— Aufgabe 1 —
Fassen Sie in der Rezension zu „Big Fish“ den Absatz, der mit „Die Romanvorlage erdachte“ beginnt, als Stichpunktliste zusammen.
— Aufgabe 2 —
Schreiben Sie die Rezension zu „Big Fish“ im Anschluss an ihren letzten Satz weiter.

— Textauszug —
Fabelhafte Fantasiereise:
Rezension "Big Fish" in Heilbronn
"Eine Hexe hat mir vorhergesagt, wie ich sterben würde. So würde es nicht passieren. Warum also hätte ich vor dem Riesen Angst haben sollen?"
Edward Bloom erzählt für sein Leben gern Geschichten. Und immer ist er der umjubelte Held. Der große Fisch in seinem Teich. Er malt seine Realität in schillernden Farben aus und verwischt dabei die Grenzen zwischen Fakten und Fiktion. Darunter leidet sein Sohn Will, der von den Erzählungen schon als Zehnjähriger nicht viel hält und sich von seinem Vater um die Wirklichkeit betrogen fühlt. Erst als Edward im Sterben liegt, finden die beiden zueinander.
Die Romanvorlage erdachte der aus Alabama stammende Schriftsteller Daniel Wallace. Im Jahr 2003 brachte Regisseur Tim Burton den Stoff auf die Kinoleinwand, 2013 entstand das Musical mit den Kompositionen und Songtexten von Andrew Lippa und – ebenso wie beim Film – dem Buch von John August. Der Bayerischen Theaterakademie August Everding ist es zu ihrem 20-jährigen Jubiläum gelungen, sich die Rechte für die Europäische Erstaufführung zu sichern. Nach einer kurzen Spielzeit im Münchner Prinzregententheater im November 2016 ist das studentische Abschlussprojekt im Januar 2017 für wenige Vorstellungen zu Gast am Theater Heilbronn.

— Rohdaten —
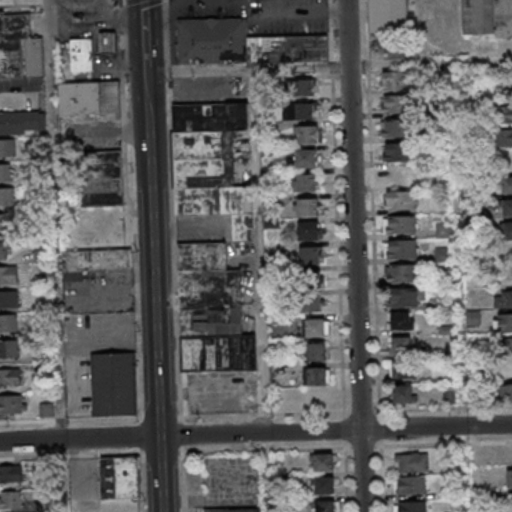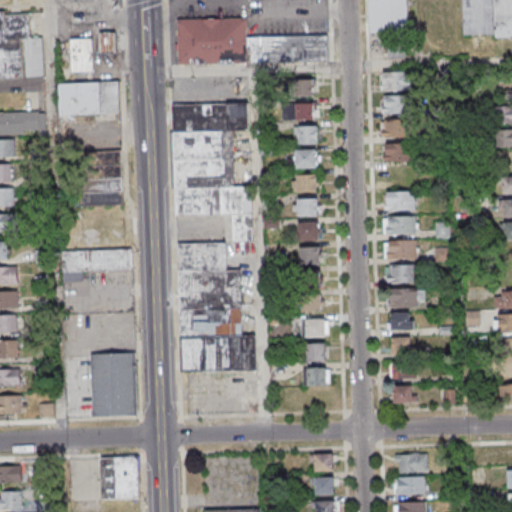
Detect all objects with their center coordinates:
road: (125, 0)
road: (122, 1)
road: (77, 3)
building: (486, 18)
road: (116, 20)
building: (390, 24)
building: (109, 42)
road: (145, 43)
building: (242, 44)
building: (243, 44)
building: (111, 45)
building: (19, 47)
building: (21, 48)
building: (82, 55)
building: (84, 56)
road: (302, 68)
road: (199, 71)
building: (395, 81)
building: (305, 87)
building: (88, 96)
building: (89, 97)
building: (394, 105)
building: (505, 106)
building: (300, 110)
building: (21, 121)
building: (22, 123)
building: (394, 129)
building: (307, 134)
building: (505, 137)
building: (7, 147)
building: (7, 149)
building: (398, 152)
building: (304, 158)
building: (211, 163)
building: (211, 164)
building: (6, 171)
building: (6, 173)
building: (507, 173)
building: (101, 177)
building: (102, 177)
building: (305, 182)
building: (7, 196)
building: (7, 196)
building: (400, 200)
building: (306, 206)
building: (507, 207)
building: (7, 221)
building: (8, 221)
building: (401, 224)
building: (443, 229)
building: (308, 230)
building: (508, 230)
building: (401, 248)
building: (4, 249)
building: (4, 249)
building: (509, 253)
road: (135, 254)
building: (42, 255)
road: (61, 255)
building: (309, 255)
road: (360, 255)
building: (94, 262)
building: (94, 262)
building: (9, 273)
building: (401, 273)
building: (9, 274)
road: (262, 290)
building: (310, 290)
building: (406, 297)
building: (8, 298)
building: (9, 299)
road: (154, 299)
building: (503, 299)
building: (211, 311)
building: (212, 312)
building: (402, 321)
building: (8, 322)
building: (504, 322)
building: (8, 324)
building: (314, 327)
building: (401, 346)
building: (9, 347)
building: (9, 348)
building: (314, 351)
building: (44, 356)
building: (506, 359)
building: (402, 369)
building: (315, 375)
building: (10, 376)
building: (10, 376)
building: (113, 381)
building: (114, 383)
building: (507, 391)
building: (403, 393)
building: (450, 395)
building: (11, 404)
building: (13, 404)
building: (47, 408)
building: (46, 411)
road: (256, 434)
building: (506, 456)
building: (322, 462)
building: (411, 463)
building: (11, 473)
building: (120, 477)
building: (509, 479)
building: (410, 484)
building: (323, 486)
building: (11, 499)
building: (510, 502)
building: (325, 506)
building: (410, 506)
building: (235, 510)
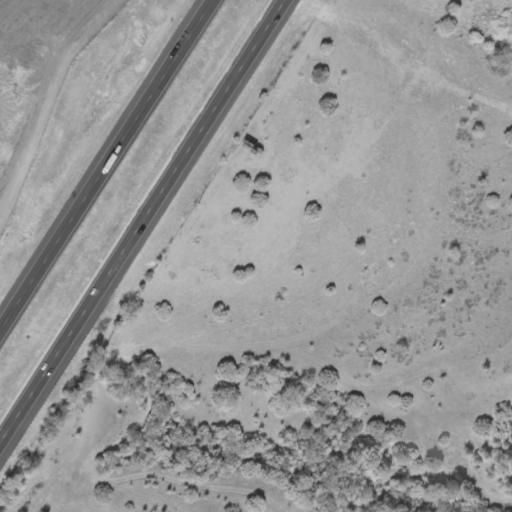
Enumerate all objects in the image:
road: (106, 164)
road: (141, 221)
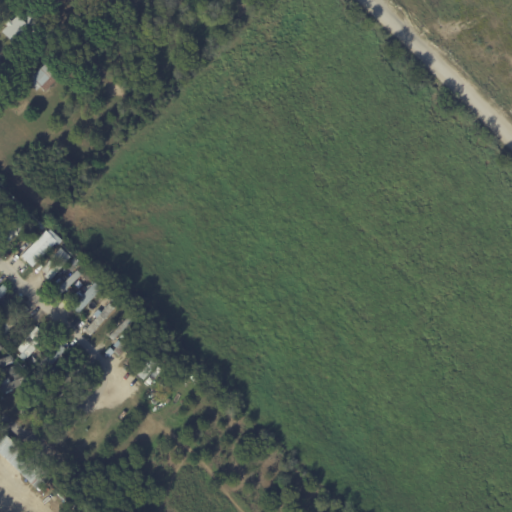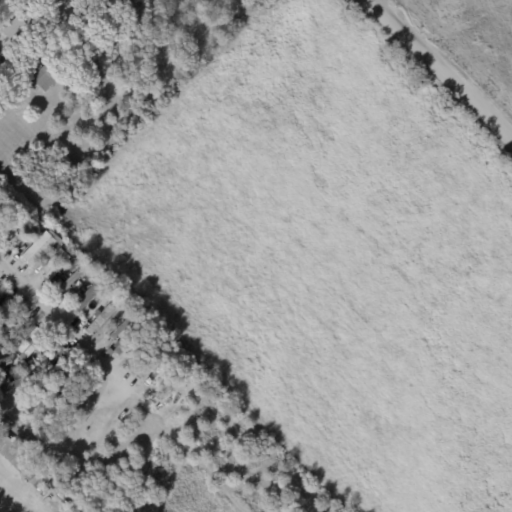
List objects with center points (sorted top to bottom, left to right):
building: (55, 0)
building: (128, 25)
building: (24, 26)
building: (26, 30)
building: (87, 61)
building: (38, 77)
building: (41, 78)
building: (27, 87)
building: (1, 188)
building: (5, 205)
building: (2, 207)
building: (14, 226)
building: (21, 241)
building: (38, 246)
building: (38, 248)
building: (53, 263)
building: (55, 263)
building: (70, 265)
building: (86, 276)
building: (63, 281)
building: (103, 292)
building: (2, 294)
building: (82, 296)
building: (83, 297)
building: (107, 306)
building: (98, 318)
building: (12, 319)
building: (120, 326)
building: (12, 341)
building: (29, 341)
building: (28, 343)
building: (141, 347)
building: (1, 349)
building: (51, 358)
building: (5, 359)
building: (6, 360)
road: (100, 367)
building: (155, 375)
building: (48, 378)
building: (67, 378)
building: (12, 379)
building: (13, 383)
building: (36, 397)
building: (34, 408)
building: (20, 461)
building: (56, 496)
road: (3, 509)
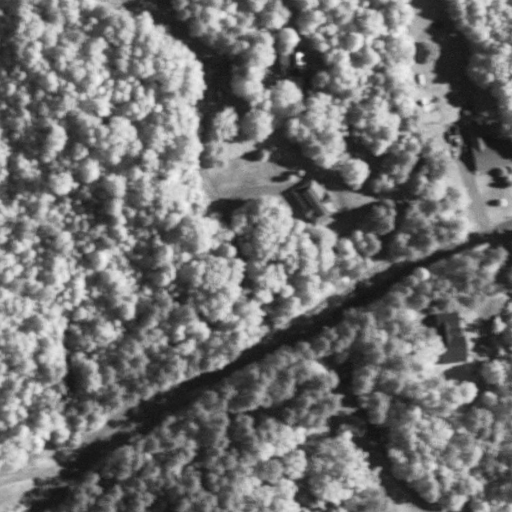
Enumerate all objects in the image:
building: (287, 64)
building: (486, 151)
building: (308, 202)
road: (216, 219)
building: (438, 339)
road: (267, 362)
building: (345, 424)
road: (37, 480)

— Lösung 1 —
- Romanvorlage: Daniel Wallace, Schriftsteller aus Alabama
- 2003: Verfilmung durch Regisseur Tim Burton
- 2013: Musical mit Kompositionen und Songtexten von Andrew Lippa, Buch (wie beim Film) von John August
- Die Bayerische Theaterakademie August Everding sicherte sich zu ihrem 20-jährigen Jubiläum die Rechte für die Europäische Erstaufführung.
- November 2016: kurze Spielzeit im Münchner Prinzregententheater
- Januar 2017: Gastspiel des studentischen Abschlussprojekts am Theater Heilbronn für wenige Vorstellungen

— Lösung 2 —
Grandioses Musiktheater von der ersten bis zur letzten Minute, anders kann man nicht beschreiben, was das Publikum im ausverkauften Saal des Großen Hauses erleben darf.
Der Musikalische Leiter Tom Bitterlich sitzt selbst am Keyboard und führt seine 13 Musikerkollegen durch die Partitur, deren Schwerpunkt eingängige Midtempo-Nummern und wunderschöne Balladen bilden, die die Gefühle der handelnden Personen transportieren. Zudem bekommt jede von Edwards Fantasiegeschichten ihre typische Klangfarbe. Große Showeinlagen mit mitreißenden Choreographien von Danny Costello gibt es beispielsweise, nachdem Edward im Krieg einen Anschlag vereitelt oder die Bewohner einer Westernstadt so richtig aufdrehen. Die musikalische Vielfalt von Andrew Lippas Kompositionen macht "Big Fish" ebenso zu etwas Besonderem, wie der inhaltliche Anspruch.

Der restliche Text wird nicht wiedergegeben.